Work instructions:
The required output is every entry, printed exactly as written.

Records shown:

━━━━━━━━━━━━━━━━━━━━━━━━━━━━━━

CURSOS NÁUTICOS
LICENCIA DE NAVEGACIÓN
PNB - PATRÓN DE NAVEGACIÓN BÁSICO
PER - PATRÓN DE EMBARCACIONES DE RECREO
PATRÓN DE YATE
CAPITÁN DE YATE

━━━━━━━━━━━━━━━━━━━━━━━━━━━━━━

Problem solution:
CURSOS NÁUTICOS
LICENCIA DE NAVEGACIÓN
PNB - PATRÓN DE NAVEGACIÓN BÁSICO
PER - PATRÓN DE EMBARCACIONES DE RECREO
PATRÓN DE YATE
CAPITÁN DE YATE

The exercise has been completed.